God not only did the profoundly difficult work of freeing us from the bondage of sin in our hearts, God is also delivering us from its effects in our world – from all forms of injustice: sickness, racism, poverty, hunger and the like. And that deliverance is sure. Praise be to God our Heavenly Parent, to Jesus our Victorious Savior, and to the Holy Spirit our Comfort and Help – for God has come to set us free!
Are we taking hold of the freedom that our loving and merciful God has done so much to make available to us? Are we participating in the redemptive work that our just and righteous God is actively doing in the world today? Are we living in the newness of life that the Spirit of God is empowering us to live? God has already made a way; may we walk therein.
Prayer: Thank You God for being my deliverer! Thank You for making victory over the sin in my life a possibility. Help me to walk in the freedom You have for me and the life Christ died to give me. Help me to be an agent of that freedom in the world around me. Amen.
Bible Reading for Today: Isaiah 20
Lunch Break Study
Read Romans 6:16-19: Do you not know that if you present yourselves to anyone as obedient slaves, you are slaves of the one whom you obey, either of sin, which leads to death, or of obedience, which leads to righteousness? 17 But thanks be to God, that you who were once slaves of sin have become obedient from the heart to the standard of teaching to which you were committed, 18 and, having been set free from sin, have become slaves of righteousness. 19 I am speaking in human terms, because of your natural limitations. For just as you once presented your members as slaves to impurity and to lawlessness leading to more lawlessness, so now present your members as slaves to righteousness leading to sanctification.
Questions to Consider
- What is the contrast between slavery to sin and slavery to obedience?
- Why does Paul make it a point to say he is speaking in human terms?
- How does Paul call us to become obedient/slaves of righteousness?
- Slavery to sin leads to death.
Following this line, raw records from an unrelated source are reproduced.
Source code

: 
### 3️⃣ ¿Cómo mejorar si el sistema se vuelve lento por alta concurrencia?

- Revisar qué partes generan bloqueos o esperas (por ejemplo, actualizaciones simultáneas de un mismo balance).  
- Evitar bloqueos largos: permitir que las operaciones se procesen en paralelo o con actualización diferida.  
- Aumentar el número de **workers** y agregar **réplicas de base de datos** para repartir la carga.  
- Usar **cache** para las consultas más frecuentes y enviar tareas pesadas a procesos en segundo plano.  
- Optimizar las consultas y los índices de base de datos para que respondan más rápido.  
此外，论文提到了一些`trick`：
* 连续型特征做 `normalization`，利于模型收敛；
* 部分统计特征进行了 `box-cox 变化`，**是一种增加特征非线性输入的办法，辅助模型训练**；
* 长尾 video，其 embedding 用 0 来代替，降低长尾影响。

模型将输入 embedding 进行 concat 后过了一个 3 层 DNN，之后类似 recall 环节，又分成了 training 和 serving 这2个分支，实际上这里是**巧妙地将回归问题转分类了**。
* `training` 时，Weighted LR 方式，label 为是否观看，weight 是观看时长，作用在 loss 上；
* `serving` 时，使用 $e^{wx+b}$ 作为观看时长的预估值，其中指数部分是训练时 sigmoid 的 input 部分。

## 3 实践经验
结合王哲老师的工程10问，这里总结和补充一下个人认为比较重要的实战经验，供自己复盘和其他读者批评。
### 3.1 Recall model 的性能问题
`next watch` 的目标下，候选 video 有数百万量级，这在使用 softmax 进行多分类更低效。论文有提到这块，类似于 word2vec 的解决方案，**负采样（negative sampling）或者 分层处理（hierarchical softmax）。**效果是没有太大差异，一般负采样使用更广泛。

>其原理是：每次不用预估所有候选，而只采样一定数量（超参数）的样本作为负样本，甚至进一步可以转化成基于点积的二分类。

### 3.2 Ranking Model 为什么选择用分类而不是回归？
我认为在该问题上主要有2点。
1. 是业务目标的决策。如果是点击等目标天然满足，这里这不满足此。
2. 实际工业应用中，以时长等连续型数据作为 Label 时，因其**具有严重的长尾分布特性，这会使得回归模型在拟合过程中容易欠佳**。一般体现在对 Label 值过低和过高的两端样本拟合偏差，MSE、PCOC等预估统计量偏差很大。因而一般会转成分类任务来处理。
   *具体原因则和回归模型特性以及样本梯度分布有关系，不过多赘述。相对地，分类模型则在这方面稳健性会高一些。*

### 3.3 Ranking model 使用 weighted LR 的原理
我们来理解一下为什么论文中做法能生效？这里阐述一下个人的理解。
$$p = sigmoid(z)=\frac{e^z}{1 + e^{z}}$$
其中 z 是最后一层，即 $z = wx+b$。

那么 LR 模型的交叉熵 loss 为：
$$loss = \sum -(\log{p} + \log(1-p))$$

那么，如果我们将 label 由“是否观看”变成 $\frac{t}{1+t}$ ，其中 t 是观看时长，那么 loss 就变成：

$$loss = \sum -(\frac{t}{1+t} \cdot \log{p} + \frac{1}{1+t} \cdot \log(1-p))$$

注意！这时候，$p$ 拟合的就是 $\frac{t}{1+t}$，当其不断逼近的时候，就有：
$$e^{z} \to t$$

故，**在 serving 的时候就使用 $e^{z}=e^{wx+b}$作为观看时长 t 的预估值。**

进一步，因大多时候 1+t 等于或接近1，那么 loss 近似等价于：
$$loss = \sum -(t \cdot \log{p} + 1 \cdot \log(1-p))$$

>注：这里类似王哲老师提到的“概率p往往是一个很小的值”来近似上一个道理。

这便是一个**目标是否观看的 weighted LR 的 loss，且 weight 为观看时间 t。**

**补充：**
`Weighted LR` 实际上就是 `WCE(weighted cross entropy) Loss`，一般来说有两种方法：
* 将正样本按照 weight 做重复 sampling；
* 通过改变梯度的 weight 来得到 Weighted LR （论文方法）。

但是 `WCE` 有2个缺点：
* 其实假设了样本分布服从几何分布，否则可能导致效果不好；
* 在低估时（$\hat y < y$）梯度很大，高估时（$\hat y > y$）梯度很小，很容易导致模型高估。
Slavery to obedience (to God and God’s word) leads to life.
- He is explaining the reader’s relationship to sin and righteousness in terms of something with which they were familiar with – slavery. We formerly deliberately yielded to sin (although many of us thought we were free in our sinful lives when our behavior only led to bondage), but now we must deliberately yield to Christ (which may seem like slavery, but it is not – we do have a choice, but obedience is the only road to make that choice).
- He says, “Present your members” to God. In other words, we don’t need to have everything figured out or always know just what to do, but we must be open, willing, and committed to being led daily by God into righteousness (that which is right and just).
When was the last time you thanked God for deliverance from sin? Are there ways you still live enslaved to sin? How can you instead present yourself as a slave to righteousness in those areas? Pray and ask God to free you from sin, and lead you into the freedom that comes through obedience to God.